City Guide to Edinburgh, Scotland

MSP Hopes To Spur Micro-Energy Uptake by Scots


By edg - Posted on 02 October 2007

By 2030 many houses in Scotland could be independent of the national grid, powered autonomously, sharing, redistributing and trading locally-generated electricty, and using micro-energy production and conservation technology to produce three quarters of the country's energy requirements.

Initiatives like replacing old boilers with generators that both heat the building and produce electricity, solar panels for summer months, and occasionally wind turbines, are already gaining some steam. However, for progress to happen on any significant scale it will require changes in building planning and standards.

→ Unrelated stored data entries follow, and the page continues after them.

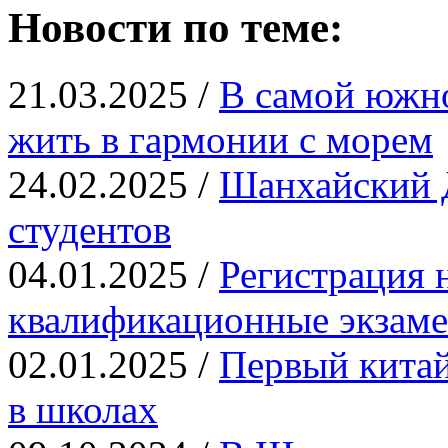
Новости по теме:
21.03.2025 /
В самой южн
жить в гармонии с морем
24.02.2025 /
Шанхайский Д
студентов
04.01.2025 /
Регистрация 
квалификационные экза
02.01.2025 /
Первый китай
в школах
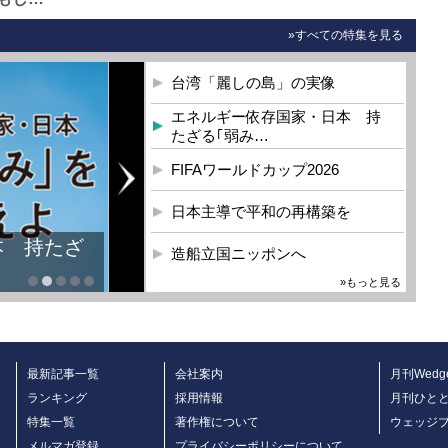
»すべての特集を見る
台湾「麗しの島」の実像
エネルギー依存国家・日本 持
たざる｢弱み…
FIFAワールドカップ2026
日本主導で平和の再構築を
本 持たざ
造船立国ニッポンへ
»もっと見る
最新記事一覧
会社案内
月刊Wedg
ランキング
採用情報
月刊ひと
特集一覧
著作権について
ウェッジ
メルマガ登録
プライバシーポリシーについて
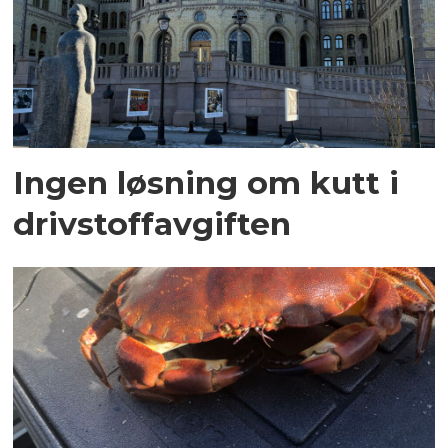
Ingen løsning om kutt i
drivstoffavgiften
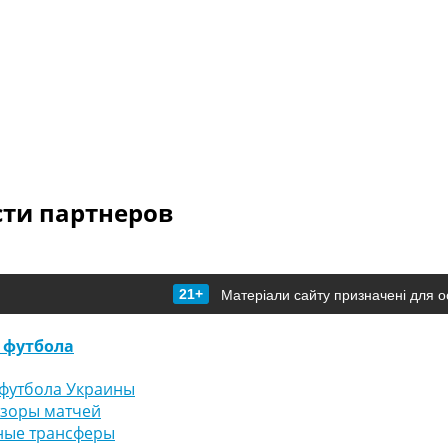
сти партнеров
21+
Матеріали сайту призначені для о
 футбола
футбола Украины
бзоры матчей
ные трансферы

It is with this in mind that Sarah Boyack, MSP for Edinburgh Central, is introducing a new Member's Bill, the The Energy Efficiency and Micro-Generation (Scotland) Bill. She hopes it will speed the introduction of micro-electricity generation in Scottish houses and help reduce Scotland's carbon footprint.

"The proposals in my Member's Bill have massive potential to benefit
people by helping to keep their homes warm, improving their energy
security and reducing their impact on the planet too," says Sarah Boyack.

The new legislation would require all new buildings to
include capacity for small-scale electricity generation and provide
incentives, such as reduced business rates or reductions on Council
tax, for developments that incorporate certified measures.

It would
also require Scottish Government to set targets for micro-generation
and for local authorities to consider the role such technology can play
in achieving sustainable energy, by setting targets and strategies to
take this forward.

The proposal has broad support from organisations with an interest in the environment, fuel poverty and industry, such as WWF Scotland and Scottish Renewables, the green energy trade body.

"Business as usual will
not eradicate fuel poverty by 2016 we need to embrace micro-renewables
if we are to have a real chance of reaching our targets," Norman Kerr, Director of Energy Action Scotland.

"Sarah Boyack's Bill will help mainstream micro renewables in Scotland
and help the micro renewables sector boost Scotland's economy," says
Jason Ormiston, Chief Executive of Scottish Renewables.

The Bill has met with luke warm response from Cabinet Secretary for Finance and Sustainable
Growth, John Swinney MSP. Last month he told Sarah Boyack that the Scottish
Government would not be supporting her Member's Bill but may take up some of the provisions
within the Bill in the forthcoming Government Bill on Climate Change.